------ Data to use

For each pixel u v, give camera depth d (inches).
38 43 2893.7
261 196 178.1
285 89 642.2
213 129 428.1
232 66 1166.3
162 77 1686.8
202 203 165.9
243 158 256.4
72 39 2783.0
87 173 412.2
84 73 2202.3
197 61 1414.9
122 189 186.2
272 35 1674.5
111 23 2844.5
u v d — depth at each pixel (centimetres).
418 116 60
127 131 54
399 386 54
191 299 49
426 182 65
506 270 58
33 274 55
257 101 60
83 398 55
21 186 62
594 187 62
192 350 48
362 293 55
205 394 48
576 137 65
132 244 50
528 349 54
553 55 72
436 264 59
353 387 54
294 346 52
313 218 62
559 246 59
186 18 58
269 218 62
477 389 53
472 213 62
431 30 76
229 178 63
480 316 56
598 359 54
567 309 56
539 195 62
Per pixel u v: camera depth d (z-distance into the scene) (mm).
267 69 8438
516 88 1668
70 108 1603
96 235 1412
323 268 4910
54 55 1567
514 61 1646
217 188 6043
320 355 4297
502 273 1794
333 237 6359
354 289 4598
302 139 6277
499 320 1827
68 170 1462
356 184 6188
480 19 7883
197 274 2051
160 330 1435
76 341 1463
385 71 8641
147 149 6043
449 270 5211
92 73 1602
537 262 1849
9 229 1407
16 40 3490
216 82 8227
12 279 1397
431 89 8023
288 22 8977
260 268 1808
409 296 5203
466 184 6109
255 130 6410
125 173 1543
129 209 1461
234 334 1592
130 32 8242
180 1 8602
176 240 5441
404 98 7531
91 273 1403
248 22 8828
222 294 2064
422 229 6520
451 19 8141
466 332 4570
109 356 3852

------------

- Exercise instructions -
After locating the line holding "232 66 1166.3" above, output exactly that line and every line after it through the line holding "68 170 1462". Include nothing else.

- Your response -
232 66 1166.3
162 77 1686.8
202 203 165.9
243 158 256.4
72 39 2783.0
87 173 412.2
84 73 2202.3
197 61 1414.9
122 189 186.2
272 35 1674.5
111 23 2844.5
u v d — depth at each pixel (centimetres).
418 116 60
127 131 54
399 386 54
191 299 49
426 182 65
506 270 58
33 274 55
257 101 60
83 398 55
21 186 62
594 187 62
192 350 48
362 293 55
205 394 48
576 137 65
132 244 50
528 349 54
553 55 72
436 264 59
353 387 54
294 346 52
313 218 62
559 246 59
186 18 58
269 218 62
477 389 53
472 213 62
431 30 76
229 178 63
480 316 56
598 359 54
567 309 56
539 195 62
Per pixel u v: camera depth d (z-distance into the scene) (mm).
267 69 8438
516 88 1668
70 108 1603
96 235 1412
323 268 4910
54 55 1567
514 61 1646
217 188 6043
320 355 4297
502 273 1794
333 237 6359
354 289 4598
302 139 6277
499 320 1827
68 170 1462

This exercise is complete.